— Begin Quoted text —

Neither. If anything, I’m a teacher. I like to communicate. There’s so much misinformation in the world, especially about the Christian faith and Jesus Christ. I hope that what I write will help clarify that.
But in another sense, to be a Christian writer, you need to be able to entertain the reader as you are educating them or ministering to them. No one wants a boring story.
Who are your literary influences?
Ernest Hemingway. Frank Peretti. Ralph McInerny who writes the Father Dowling mysteries. Lee Falk, creator and writer of the Phantom and Mandrake the Magician comic strips.
Hemingway had people in complex relationships, where there was more going on beneath the surface. You often felt as if you were reading a mystery, trying to assess what was really happening with the characters.
I like Peretti because he has issued in new genres in Christian fiction. Who’d have thought we’d be able to read a book like "Monster" we purchased at a Christian book store? That was one great thrill ride. I couldn’t read that book fast enough.
McInerny writes books about murder. Yet, he writes about his characters with compassion and understanding. He turns his armchair-detective readers into amateur priests in confessionals where we hear first hand how sin has ruined lives and led to desperate moments. And because his main character is a priest, McInerny can talk about controversial moral issues in books which are sold to the general public.
The late Lee Falk is one of the unsung heroes of comic strip writing. His name may not be as recognizable as Charles Schultz or Lynne Johnston, but he has written two of the most enduring adventure strips. Especially if you go back to the 1930s and ‘40s Phantom tales, there were great cliffhanger moments and witty dialogue between characters. Often when the Phantom and his girlfriend parted ways at the end of some wild adventure it was because of some tragic incident which left their relationship itself in a cliffhanger moment that might not be resolved for months. Falk knew suspense.

— End Quoted text —
— Begin Entries —

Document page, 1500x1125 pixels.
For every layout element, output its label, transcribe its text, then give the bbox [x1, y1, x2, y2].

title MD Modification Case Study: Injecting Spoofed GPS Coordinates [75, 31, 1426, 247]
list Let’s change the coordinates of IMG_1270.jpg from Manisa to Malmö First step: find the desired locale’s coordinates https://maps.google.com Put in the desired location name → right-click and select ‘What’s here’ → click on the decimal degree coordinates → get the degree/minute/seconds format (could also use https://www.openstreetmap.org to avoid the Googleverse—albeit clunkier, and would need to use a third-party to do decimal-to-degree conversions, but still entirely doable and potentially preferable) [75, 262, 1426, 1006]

— End Entries —
— Begin Entries —

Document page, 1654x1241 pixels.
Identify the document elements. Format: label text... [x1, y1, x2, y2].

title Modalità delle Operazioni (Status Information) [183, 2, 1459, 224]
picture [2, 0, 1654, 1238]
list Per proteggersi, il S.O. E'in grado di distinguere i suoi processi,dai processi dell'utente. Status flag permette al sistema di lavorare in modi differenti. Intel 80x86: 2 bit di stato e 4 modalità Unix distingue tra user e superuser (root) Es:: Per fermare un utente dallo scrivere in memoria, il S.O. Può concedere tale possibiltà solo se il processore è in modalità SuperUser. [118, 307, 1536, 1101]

— End Entries —

● Stated exercise: Reproduce verbatim the passage of the interview excerpt above starting at "But in another" and ending at "with the characters.".

● Correct result:
But in another sense, to be a Christian writer, you need to be able to entertain the reader as you are educating them or ministering to them. No one wants a boring story.
Who are your literary influences?
Ernest Hemingway. Frank Peretti. Ralph McInerny who writes the Father Dowling mysteries. Lee Falk, creator and writer of the Phantom and Mandrake the Magician comic strips.
Hemingway had people in complex relationships, where there was more going on beneath the surface. You often felt as if you were reading a mystery, trying to assess what was really happening with the characters.